While the specific issue presented does not appear to have been directly addressed the issue of plaintiff’s representation at an examination conducted on behalf of an adversary is a recurring one. Jakubowski v Lengen (86 AD2d 398) is particularly instructive on the subject. The court in discussing the matter stated, "There is little law in New York on the subject of excluding plaintiff’s attorney from a physical examination by defendant. This is probably explained by the long-standing and seldom challenged practice of attorneys accompanying and being with their clients at physical examinations. Neither CPLR 3121 (physical or mental examination) nor the Uniform Calendar and Practice Rules of the Fourth Department (22 NYCRR 1024.25 [exchange of medical reports]) provide for an attorney’s presence at physical examinations and, more importantly, they do not provide for his exclusion. One of the commentators who addresses the parameters of CPLR 3121 states that there is 'good ground’ for a party’s insisting that his doctor or attorney be present at the physical examination because 'the practice reduces the possibility of misleading medical reports’ and information obtained about the way the examination was conducted may be helpful on cross-examination (3A Weinstein-Korn-Miller, NY Civ Prac, par 3121.07).” (Supra, at 399.)

Significantly, the court in Jakubowski (supra) seems to accept as equivalent whether plaintiff is accompanied to an examination by his lawyer or doctor.

It has been held that a plaintiff being examined by a defendant’s psychiatrist may have a lawyer present (Nalbandian v Nalbandian, 117 AD2d 657; Ponce v Health Ins. Plan, 100 AD2d 963; Reardon v Port Auth., 132 Misc 2d 212). Courts have also held that a plaintiff is entitled to have defendant’s psychiatric examination transcribed (Milam v Mitchell, 51 Misc 2d 948; Murray v Specialty Chems. Co., 100 Misc 2d 658). In fact, one decision while not fully explaining its reasoning directed that plaintiff may have a psychiatrist present and not an attorney (Kearns v University Hosp., NYLJ, Dec. 30, 1980, at 4, col 1 [Sup Ct, NY County, Bookson, J.]).

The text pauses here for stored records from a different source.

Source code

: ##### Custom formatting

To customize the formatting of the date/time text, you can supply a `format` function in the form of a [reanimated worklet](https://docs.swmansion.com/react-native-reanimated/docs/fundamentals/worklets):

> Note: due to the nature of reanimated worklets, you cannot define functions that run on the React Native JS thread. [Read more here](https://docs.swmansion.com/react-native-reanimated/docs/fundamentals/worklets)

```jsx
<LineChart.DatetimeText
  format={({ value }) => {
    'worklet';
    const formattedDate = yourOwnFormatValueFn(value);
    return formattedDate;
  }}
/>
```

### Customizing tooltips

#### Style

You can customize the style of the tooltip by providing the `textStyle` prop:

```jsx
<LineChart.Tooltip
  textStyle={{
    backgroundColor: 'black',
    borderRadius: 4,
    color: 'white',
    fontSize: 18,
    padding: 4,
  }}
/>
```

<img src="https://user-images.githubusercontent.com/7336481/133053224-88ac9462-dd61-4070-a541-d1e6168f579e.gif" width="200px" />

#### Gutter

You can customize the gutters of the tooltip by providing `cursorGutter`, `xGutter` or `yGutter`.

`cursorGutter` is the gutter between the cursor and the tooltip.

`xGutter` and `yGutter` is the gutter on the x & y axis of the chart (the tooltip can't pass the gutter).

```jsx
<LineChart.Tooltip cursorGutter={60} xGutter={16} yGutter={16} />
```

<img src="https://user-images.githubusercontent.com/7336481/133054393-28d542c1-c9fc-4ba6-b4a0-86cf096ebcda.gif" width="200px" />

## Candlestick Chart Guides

*304What emerges is that there is a strong predisposition to permit plaintiff to be accompanied to an examination. The examination is after all part of the adversarial process. To deny plaintiff accompaniment of his choice, be it an attorney or a psychiatrist sent by an attorney, is to infringe upon his right to be assisted by counsel (cf, Matter of Alexander L., 60 NY2d 329). Absent a compelling showing of why plaintiffs psychiatrist should not be permitted to observe the examination, a showing which defendant has not made, there is no basis to grant defendant the relief requested.

The court is aware of the ramifications in permitting a plaintiffs treating physician to attend an examination by a defendant’s physician with potential evidentiary problems. Therefore, it must be noted that while plaintiff may have his psychiatrist present that does not mean that the trial will deal with the collateral issue of the manner in which the examination was conducted, i.e., plaintiffs psychiatrist will not be permitted to testify on plaintiffs direct case about the procedures and methods used by defendant’s psychiatrist at the examination. On the other hand, it should be recognized that plaintiffs psychiatrist’s presence may furnish plaintiffs counsel with material for cross-examination that would otherwise be unavailable.

Defendant’s motion to reargue is denied.